Когда она наконец-то успокаивается, убираю её волосы и целую в левое плечо. Оставляю поцелуй на обнаженной коже её шеи, отчего она дрожит. Еще один поцелуй на дюйм повыше, и она наклоняет голову, открывая мне лучший доступ.
— Ты не должен, мы... — её голос прерывается.
— Я люблю тебя, — говорю я ей на ушко. Она пытается вырваться, но я все ещё удерживаю её в руках.
— Не надо, Калеб...
Внезапно её расслабленное состояние проходит, и она начинает яростно дергать своими стройными ногами, пытаясь убежать от меня.
— Почему нет?
— Потому что это неправильно.
— Неправильно, что я люблю тебя?
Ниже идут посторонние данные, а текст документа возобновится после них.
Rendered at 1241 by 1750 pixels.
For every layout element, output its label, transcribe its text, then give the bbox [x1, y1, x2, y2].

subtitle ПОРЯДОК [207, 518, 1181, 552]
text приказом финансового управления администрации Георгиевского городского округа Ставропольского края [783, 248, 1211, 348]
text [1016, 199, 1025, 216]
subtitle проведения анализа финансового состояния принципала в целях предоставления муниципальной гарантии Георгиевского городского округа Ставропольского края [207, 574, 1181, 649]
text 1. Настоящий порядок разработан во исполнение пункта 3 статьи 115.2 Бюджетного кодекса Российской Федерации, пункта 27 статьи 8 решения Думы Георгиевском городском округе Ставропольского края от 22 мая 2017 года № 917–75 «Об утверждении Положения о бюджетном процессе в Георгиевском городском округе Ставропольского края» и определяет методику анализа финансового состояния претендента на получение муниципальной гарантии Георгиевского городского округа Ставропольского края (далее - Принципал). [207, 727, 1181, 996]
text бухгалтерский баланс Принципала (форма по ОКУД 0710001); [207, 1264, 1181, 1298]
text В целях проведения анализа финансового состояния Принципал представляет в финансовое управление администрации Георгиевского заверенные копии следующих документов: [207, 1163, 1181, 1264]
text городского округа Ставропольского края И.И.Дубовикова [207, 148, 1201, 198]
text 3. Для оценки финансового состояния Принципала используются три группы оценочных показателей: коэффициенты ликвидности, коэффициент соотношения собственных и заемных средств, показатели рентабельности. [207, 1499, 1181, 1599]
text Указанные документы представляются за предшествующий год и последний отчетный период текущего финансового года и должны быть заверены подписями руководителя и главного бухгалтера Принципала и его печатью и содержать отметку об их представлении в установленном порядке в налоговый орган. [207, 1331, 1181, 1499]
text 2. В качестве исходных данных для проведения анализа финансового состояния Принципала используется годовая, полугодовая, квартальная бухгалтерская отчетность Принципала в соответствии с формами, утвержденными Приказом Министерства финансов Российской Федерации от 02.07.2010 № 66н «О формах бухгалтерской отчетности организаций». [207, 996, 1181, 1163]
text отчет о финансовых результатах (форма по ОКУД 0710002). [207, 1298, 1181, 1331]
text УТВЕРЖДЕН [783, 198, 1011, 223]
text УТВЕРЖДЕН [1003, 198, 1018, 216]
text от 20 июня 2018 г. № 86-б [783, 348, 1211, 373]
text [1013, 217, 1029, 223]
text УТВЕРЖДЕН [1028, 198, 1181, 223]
Или то, что ты любишь меня?
Она плачет. Я слышу ее всхлипывания.
— Ни то, ни другое,— её голос, полный эмоций, надрывается. И вместе с ним рушится моя броня, моя игра, мое сердце.
Я начинаю говорить хриплым голосом, глядя на воду.
— Не могу держаться подальше от тебя. Я десять лет пытался.
Она рыдает и опускает голову. Она не пытается вырваться, но старается держать между нами дистанцию. Потом наклоняется вперед, и я тотчас же чувствую потерю. Прожив столько лет без неё, я отказываюсь её терять. Я попал в её ловушку, но хочу обратить это в свою пользу. Наматываю её волосы на кулаки и начинаю медленно притягивать к себе, пока она не оказывается у меня на груди. Она позволяет мне это делать и, похоже, совсем не против быть связанной.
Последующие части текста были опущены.